Kassen-Spitzenverband: Kassen kritisieren Fantasiepreise für Gesundheitsapps

Die Ausgaben der gesetzlichen Krankenkassen für Gesundheitsapps auf Rezept steigen deutlich. Das geht aus einem aktuellen Bericht des Spitzenverbandes der Krankenkassen hervor, der dem Redaktionsnetzwerk Deutschland der Madsack Mediengruppe vorliegt. Danach gaben die Kassen im vergangenen Jahr mit 110 Millionen Euro 71 Prozent mehr für digitale Gesundheitsanwendungen (Diga) aus als im Jahr 2023. In dem Jahr beliefen sich die Ausgaben auf 64 Millionen Euro.
Die Steigerung erklärt sich nicht nur durch die wachsende Zahl von Verordnungen, sondern auch durch deutlich höhere Preise: Lag der Durchschnittspreis für eine App im Jahr 2020 noch bei 411 Euro, waren es 2024 bereits 541 Euro. Das ist eine Zunahme um 32 Prozent. Der höchste Preis liegt derzeit bei 2.077 Euro für eine App bei Multiple Sklerose.
Trotz der Preise ist der Nutzen der digitalen Anwendungen laut Krankenkassenverband oft fraglich: Von den bisher insgesamt 68 in den Leistungskatalog der gesetzlichen Krankenversicherungen aufgenommenen Apps konnte bei 12 Apps der Nutzen von Anfang an durch Studien nachgewiesen werden. Bei den 56 zur Erprobung aufgenommenen Anwendungen konnten bisher nur für jede zweite App die versprochenen Effekte nachgewiesen werden. Die Hersteller von Apps auf Rezept können nach der geltenden Rechtslage in einem Erprobungsjahr den Preis unabhängig vom nachgewiesenen Nutzen frei festlegen. Erst ab dem zweiten Jahr muss die Wirksamkeit durch Studien belegt werden, woraufhin die endgültigen Preise zwischen Kassen und Herstellern verhandelt werden.
Kassen machen Stimmung gegen Apps
Die Krankenkassen werfen den Herstellern vor, die Preise hochzutreiben. "Die Unternehmen nutzen das gesetzlich festgelegte Recht auf einen beliebig hohen Preis im ersten und teilweise auch im zweiten Jahr voll aus" , sagte Verbandsvize Stefanie Stoff-Ahnis dem RND. Sie sprach von "Fantasiepreisen" , die selbst dann gezahlt werden müssten, wenn der Nutzen der Anwendung nicht nachgewiesen sei. "Dieser Zwang zur Wirtschaftsförderung auf Kosten der Betragszahlerinnen und Beitragszahler gehört beendet" , forderte sie. Dass Apps ohne Nutzennachweis verordnet werden dürften, mache die Patienten zu "Versuchskaninchen" , beklagte Stoff-Ahnis.

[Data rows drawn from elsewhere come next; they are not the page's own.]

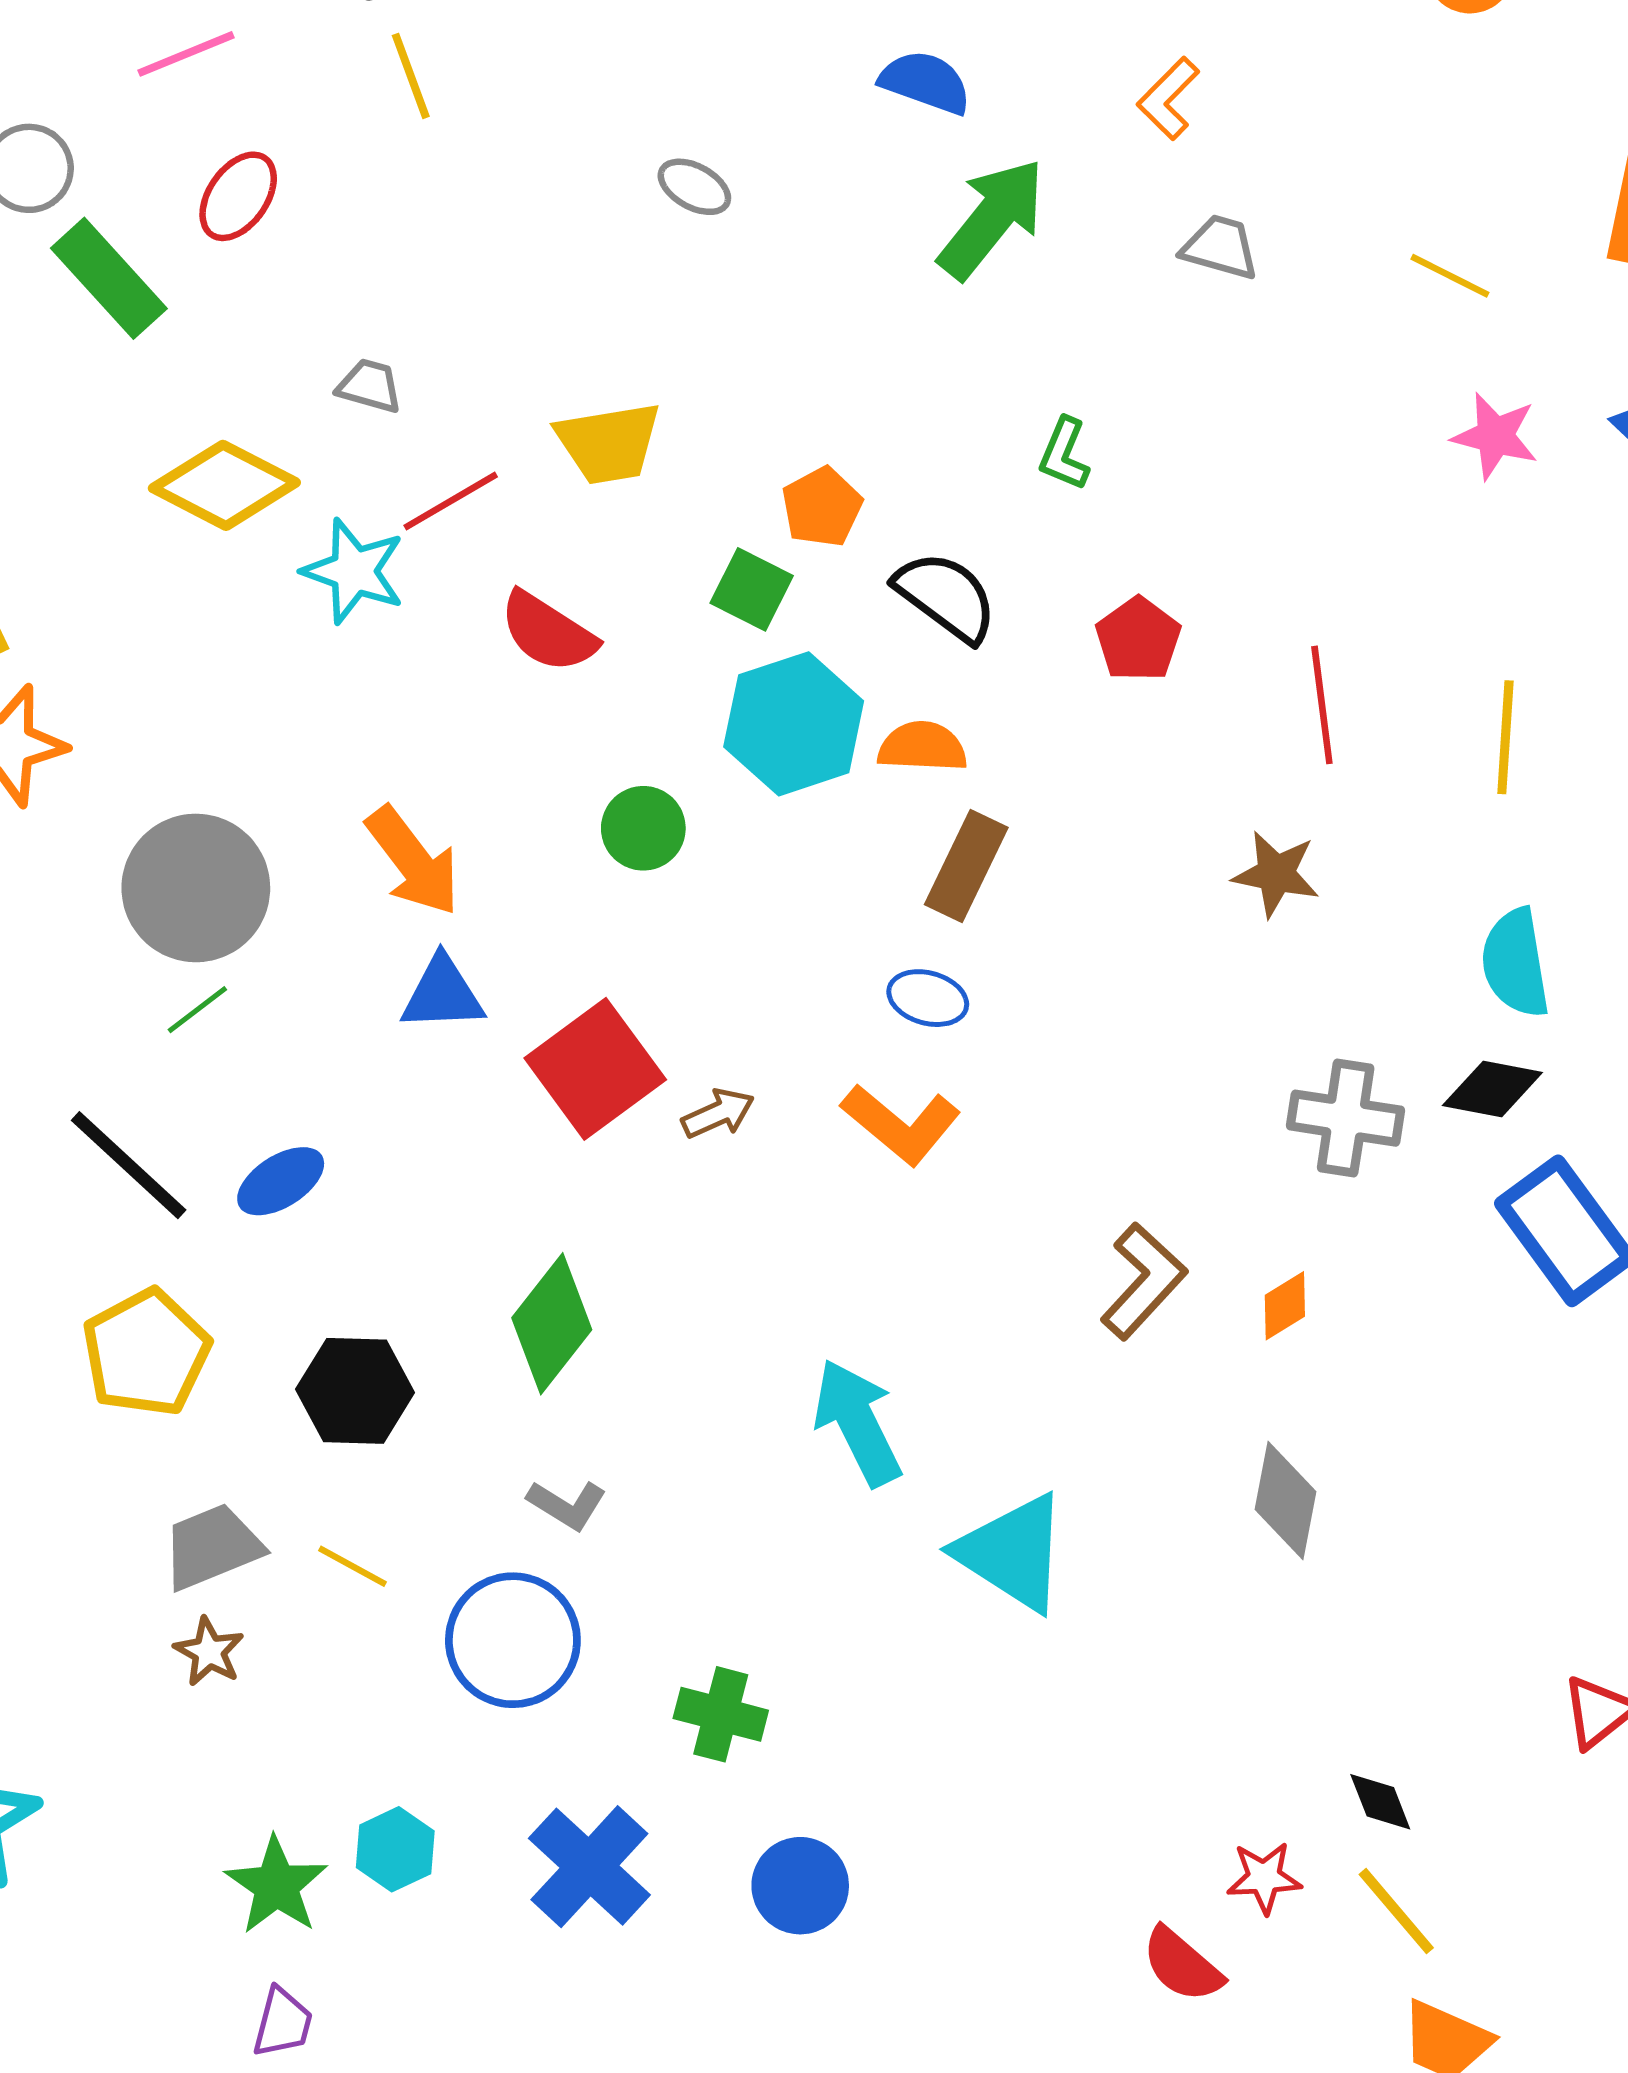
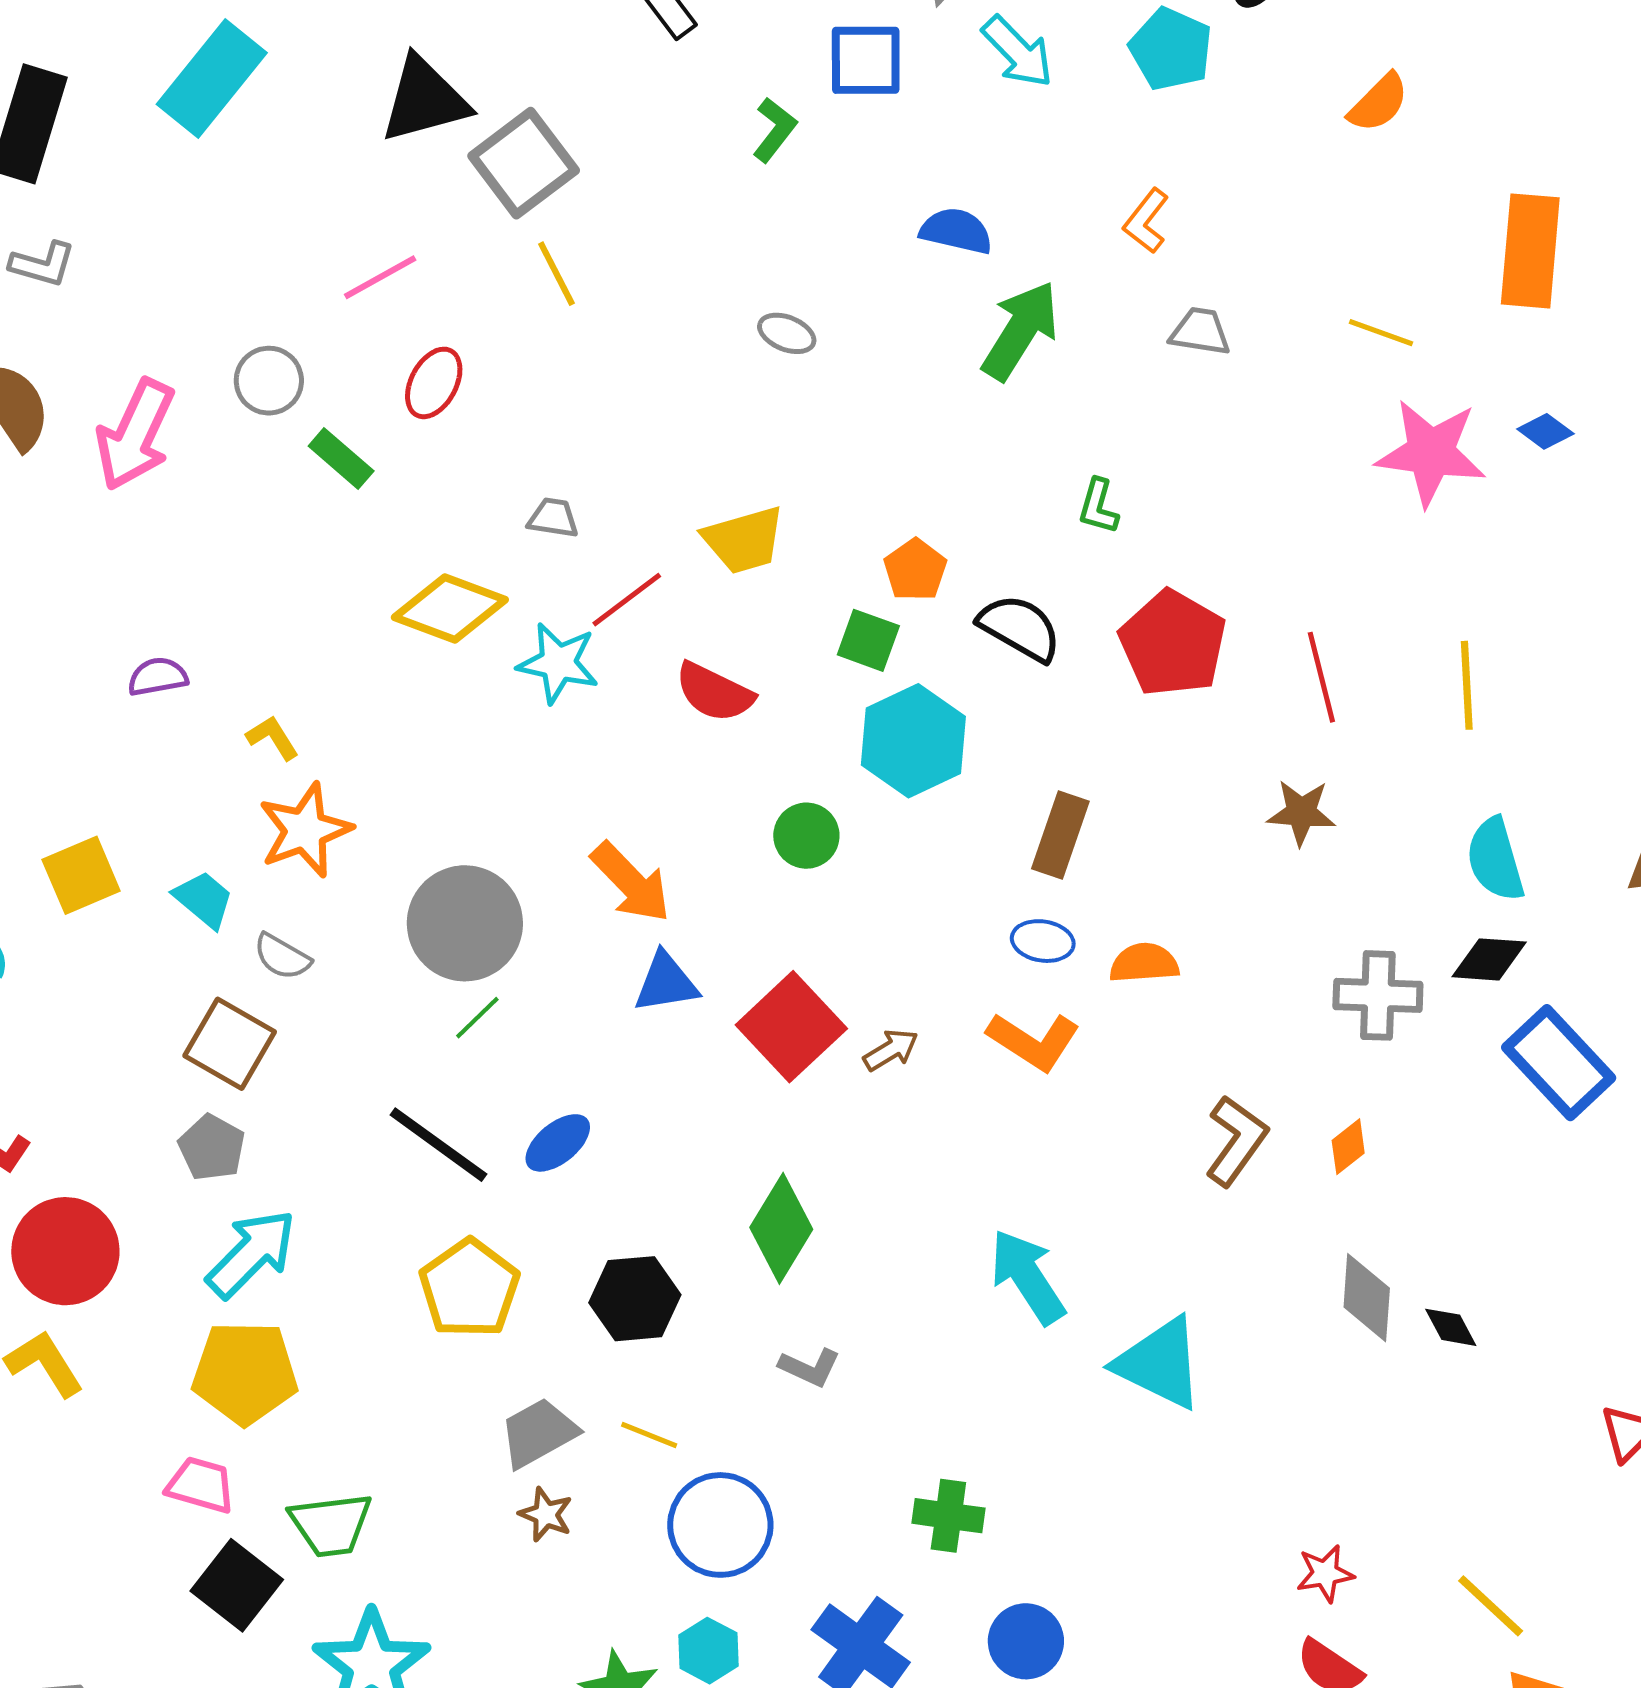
green rectangle: (109, 278) -> (341, 458), size x0.7
pink star: (1495, 436) -> (1431, 453), size x1.6
red pentagon: (1138, 639) -> (1173, 643), size x1.6
orange semicircle: (922, 747) -> (1144, 963), moved
blue circle: (513, 1640) -> (720, 1525), moved
black diamond: (1380, 1802) -> (1451, 1327), moved
red star: (1264, 1878) -> (1325, 1573), moved

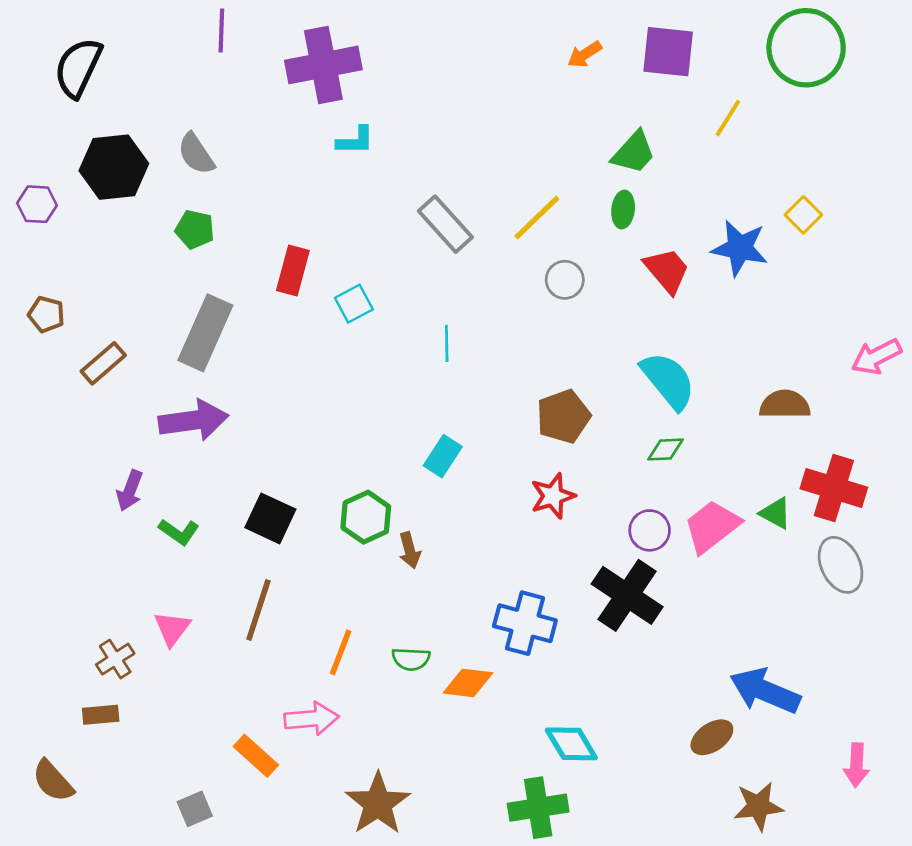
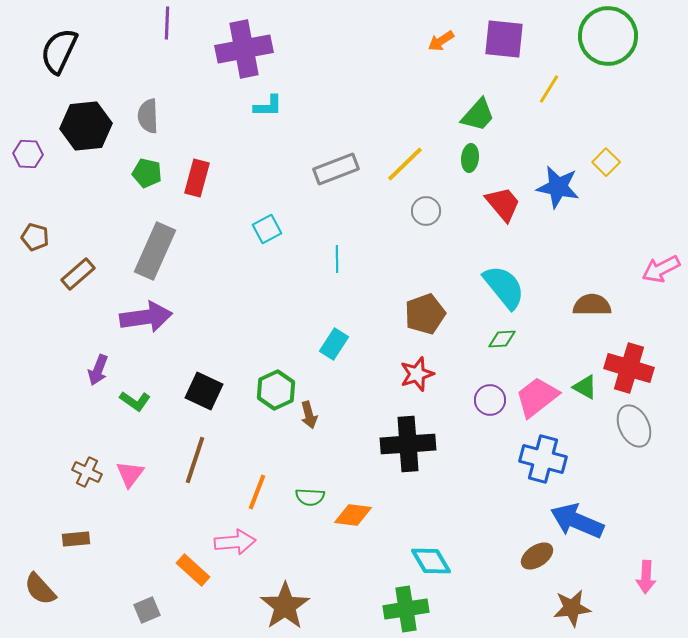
gray semicircle: (196, 154) -> (148, 116), turned 32
gray rectangle: (445, 224) -> (336, 169), turned -69
red rectangle: (293, 271) -> (197, 178), moved
black cross: (627, 595) -> (408, 444), moved, turned -38
blue cross: (525, 623) -> (543, 459), moved
brown cross: (115, 659) -> (87, 472), moved, turned -32

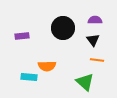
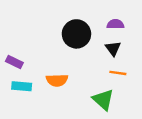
purple rectangle: (22, 36) -> (14, 62), moved, turned 32
cyan rectangle: (29, 77) -> (22, 86), moved

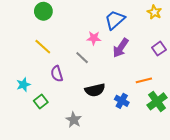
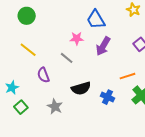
blue trapezoid: (115, 20) -> (96, 20), turned -75
green square: (41, 101) -> (21, 107), moved
gray star: (74, 120) -> (55, 107), moved

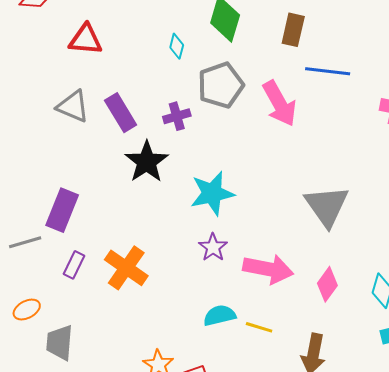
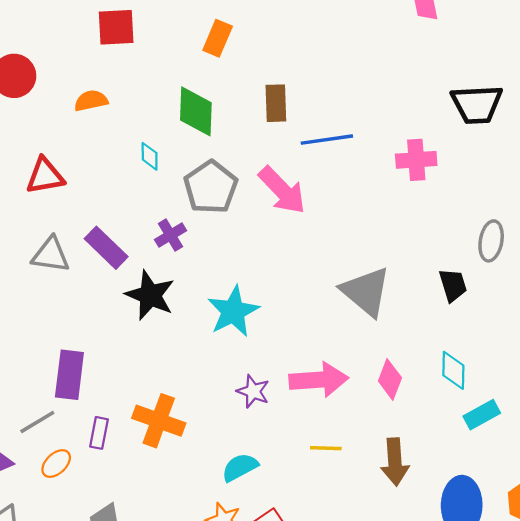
purple star: (213, 247) -> (253, 391), moved
orange ellipse: (27, 310) -> (56, 464), moved
cyan semicircle: (220, 315) -> (240, 467), moved

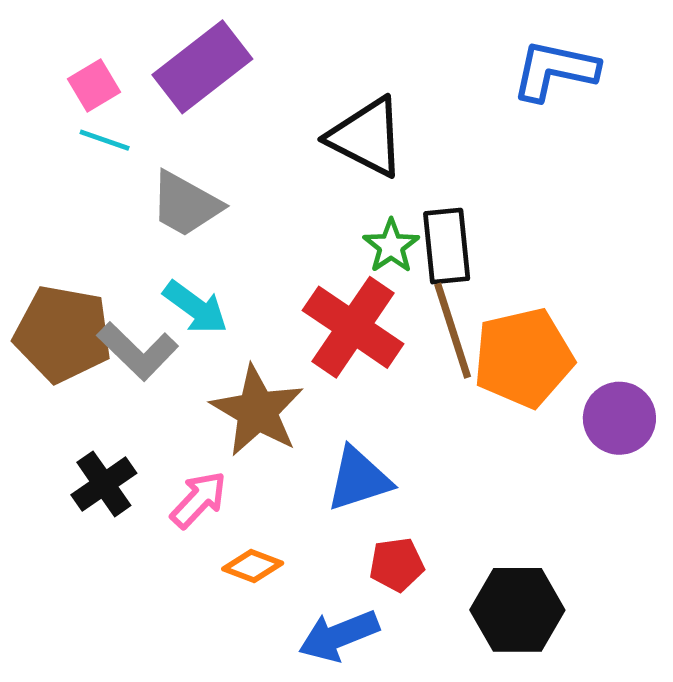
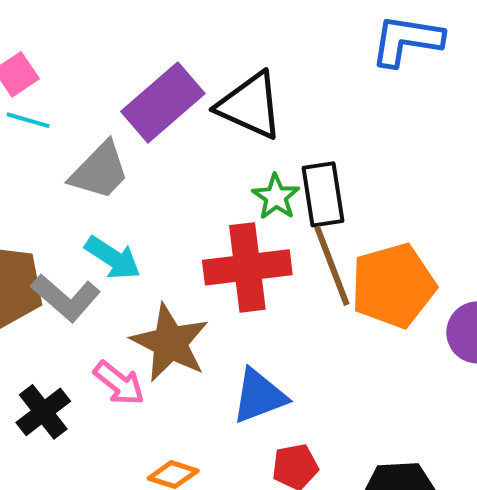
purple rectangle: (202, 67) -> (163, 102), moved
gray trapezoid: (186, 204) -> (100, 171), turned -72
red cross: (353, 327) -> (247, 267), turned -38
pink arrow: (199, 500) -> (119, 383), moved, turned 88

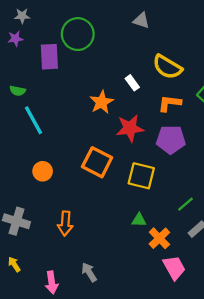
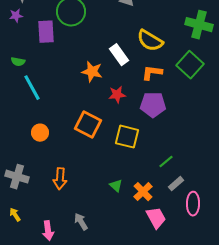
white rectangle: (132, 83) -> (119, 55), size x1.5
orange star: (102, 102) -> (92, 72), turned -30
red star: (130, 128) -> (117, 95), size x0.7
green triangle: (139, 220) -> (116, 186), moved, turned 40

Die Krankenkassen machen allgemein Stimmung gegen Gesundheitsversorgung per App. Der Spitzenverband Digitale Gesundheitsversorgung kritisiert in seinem Diga-Report (PDF) vom 31. März 2025(öffnet im neuen Fenster) , "Hürden durch eine verzögerte Bereitstellung von Freigabecodes und den mühsamen Einlöseweg" . Auch seien Diga-behindernde Interventionen der Krankenkassen bekannt geworden. Das Bundesamt für Soziale Sicherung (BAS) habe aufgrund konkreter Vorfälle klargestellt, dass Krankenkassen nicht berechtigt seien, in die Verordnungsentscheidungen und damit die Therapiefreiheit von Ärzten und Psychotherapeuten einzugreifen.
Dem widersprechen die App-Entwickler: Richtig sei, dass die Hersteller auch bei einem Antrag auf vorläufige Aufnahme in das DiGA-Verzeichnis Studienergebnisse aus einer systematischen Datenauswertung vorliegen müssten, die eindeutigen Hinweis auf einen positiven Versorgungseffekt zeigten. "Die Grundlagen der Berechnungslogik hinter den Höchstbeträgen hat der GKV-Spitzenverband mit den Herstellerverbänden selbst verhandelt" , hieß es weiter.